Moonbot Studios’ series pilot for The Numberlys has launched on Amazon Video, in search of a playful escape from a world too rigid.

The pilot is one of six children’s projects that Amazon debuted today in the US, UK, Germany and Austria. The other animation projects in Amazon’s fall pilot lineup are If You Give a Mouse a Cookie, Danger & Eggs, Eddie of the Realms Eternal, Everstar, and Yoyotoki HappyEars! Amazon customers are invited to watch and provide feedback on the shows that they wish to see turned into full series.

“The Numberlys characters reflect the Marx Brothers sensibilities of how we work, that haphazard, playful inventiveness,” Moonbot co-founder Brandon Oldenburg told Cartoon Brew. “Despite insurmountable challenges, they’re blissfully naive and go barreling right into things.
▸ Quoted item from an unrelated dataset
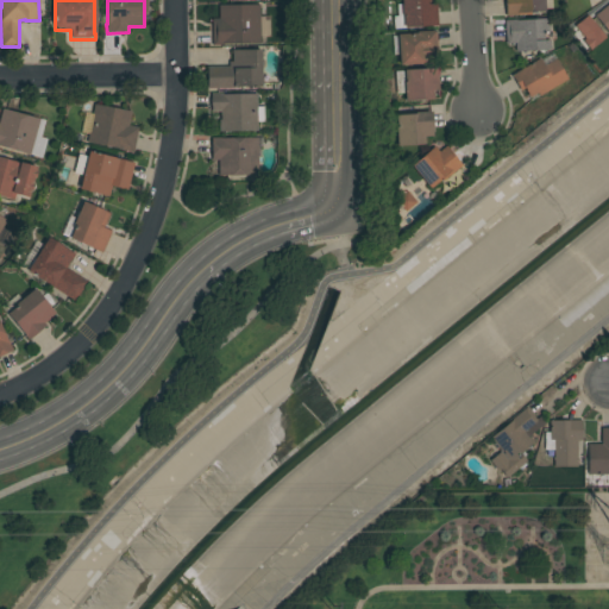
[(403,16),(402,16),(401,0),(431,0),(432,4),(437,4),(438,25),(405,27),(403,16)]
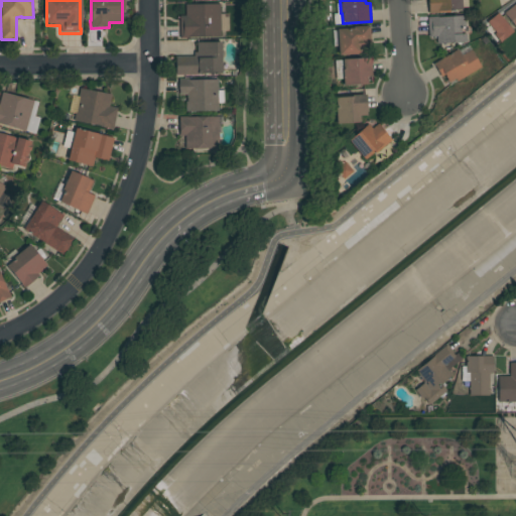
[(461,0),(462,9),(450,10),(450,12),(429,13),(428,0),(461,0)]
Through trying to do something different, they discover new things they never would have expected.”

An animated series has been expected from Numberlys creators Oldenburg and William Joyce ever since their Webby-winning Numberlys app (based on Fritz Lang’s sci-fi epic Metropolis) and subsequent hardcover book led to an Annie-nominated short. Directed by Saul Blinkoff (Doc McStuffins, Kronk’s New Groove) and written by Joe Fallon (Between the Lions, Arthur), the good-natured Amazon bow follows five colorful numbers as they navigate a conformist metropolis of concrete and metal, striving to save a tree sprout from the marching throng. Using their imagination and invention, the Numberlys accessibly steer an all-ages pleaser away from more cynical terrain.

Moonbot hopes Amazon customers, who can send feedback on shows they want expanded into full series, elect to give The Numberlys an extended life. The test pilot for Oldenburg and Joyce’s second multi-platform property, after The Fantastic Flying Books of Mr. Morris Lessmore, was produced concurrently with their Louisiana-based studio’s short, Taking Flight, which entered Oscar contention earlier this year.

“Every once in a while, a truly unique opportunity comes along to create something that is fresh, innovative and captures the imagination,” Blinkoff told Cartoon Brew, adding that The Numberlys’ merge of simple shapes and silhouettes with receding backgrounds gives it an “atmospheric perspective” atypical of your traditional preschool programming. “We worked very hard to get depth and texture into the show,” he said.

Oldenburg continues, “It’s an advanced concept for a preschool show, but we honestly feel that preschoolers have more space in their brains than anyone truly knows. We definitely want to speak up to them, and hopefully inspire them.”